Instructions for the task: The line with "pyautogui.doubleClick(210, 231)" marks the first line to copy, and the line with "pyautogui.click(354, 215)" marks the last. Transcribe that stretch of the data below exactly, without pictures.

Records provided:
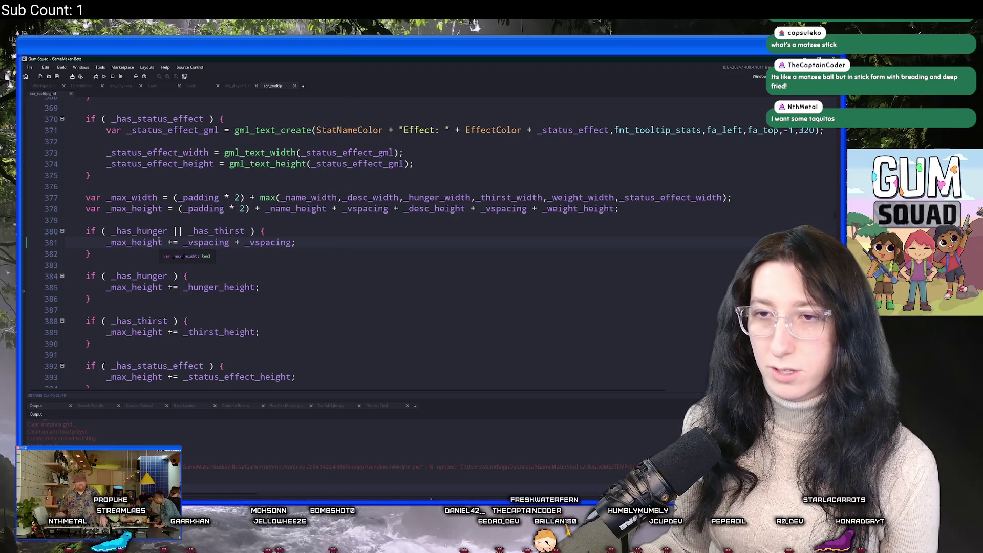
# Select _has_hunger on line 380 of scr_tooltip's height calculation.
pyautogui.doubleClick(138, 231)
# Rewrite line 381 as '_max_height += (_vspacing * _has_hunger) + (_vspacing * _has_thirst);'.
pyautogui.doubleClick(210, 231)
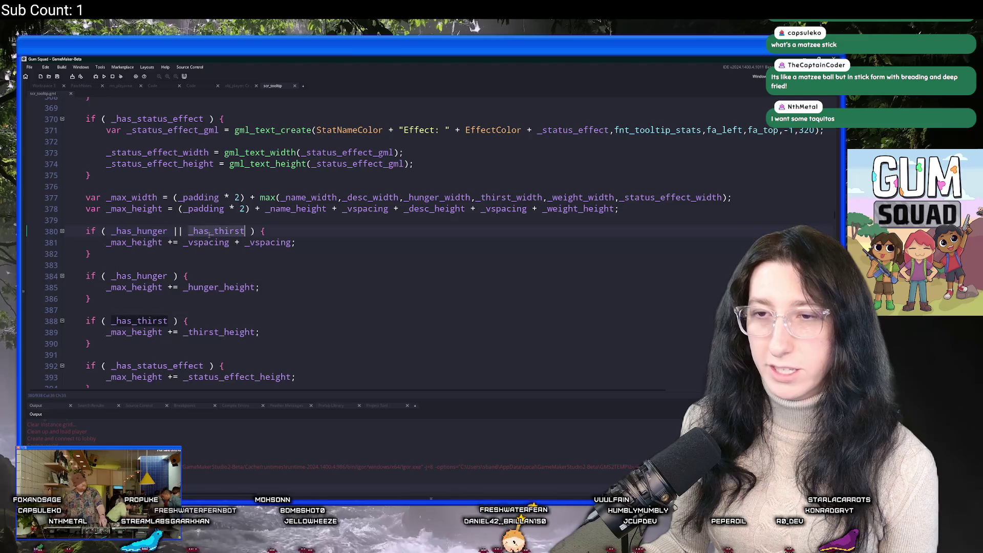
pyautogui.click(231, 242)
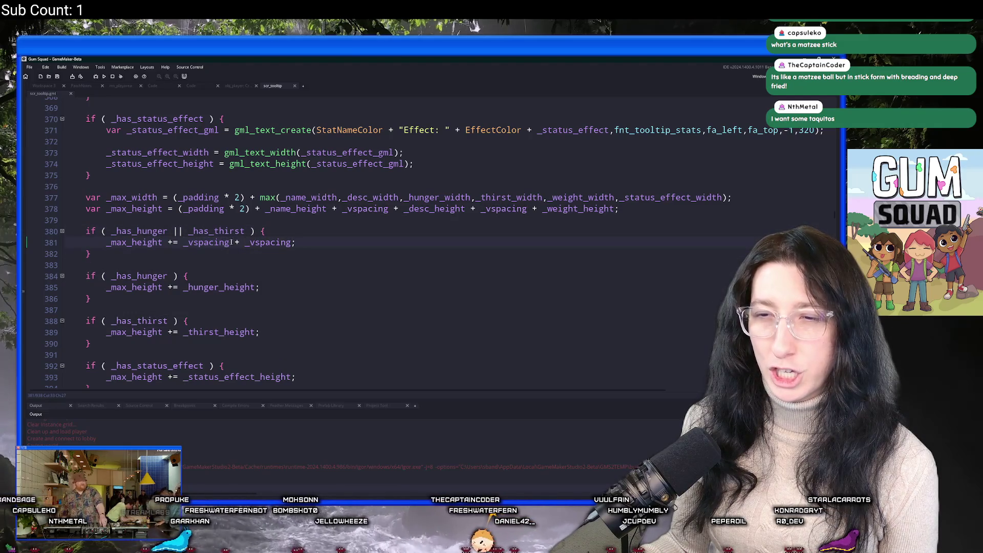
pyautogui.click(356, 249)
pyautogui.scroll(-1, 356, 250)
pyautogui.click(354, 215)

==

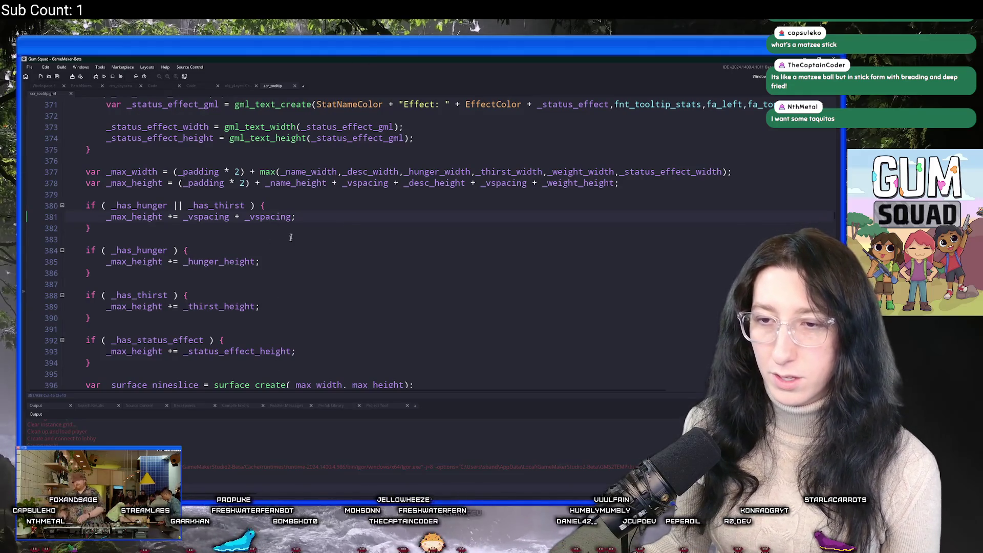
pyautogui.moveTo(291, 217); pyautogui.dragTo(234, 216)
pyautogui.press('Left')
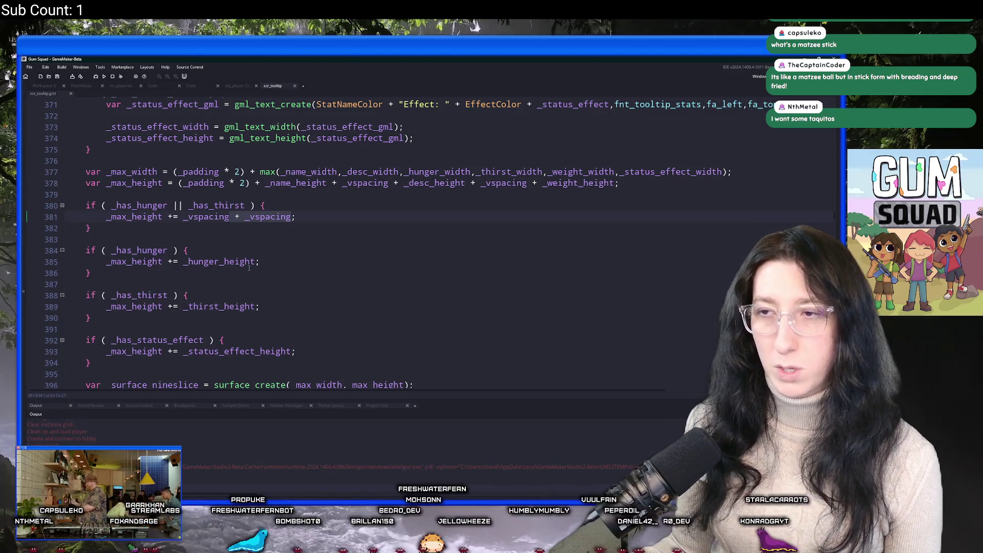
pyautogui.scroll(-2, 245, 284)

---

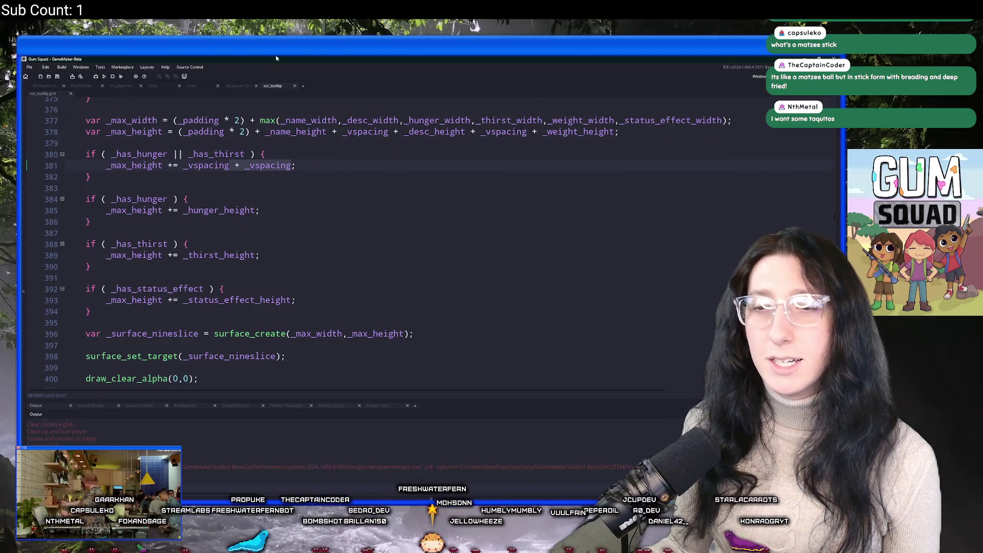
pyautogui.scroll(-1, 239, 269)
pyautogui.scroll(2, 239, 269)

Written answer:
pyautogui.doubleClick(210, 231)
pyautogui.click(231, 242)
pyautogui.click(356, 249)
pyautogui.scroll(-1, 356, 250)
pyautogui.click(354, 215)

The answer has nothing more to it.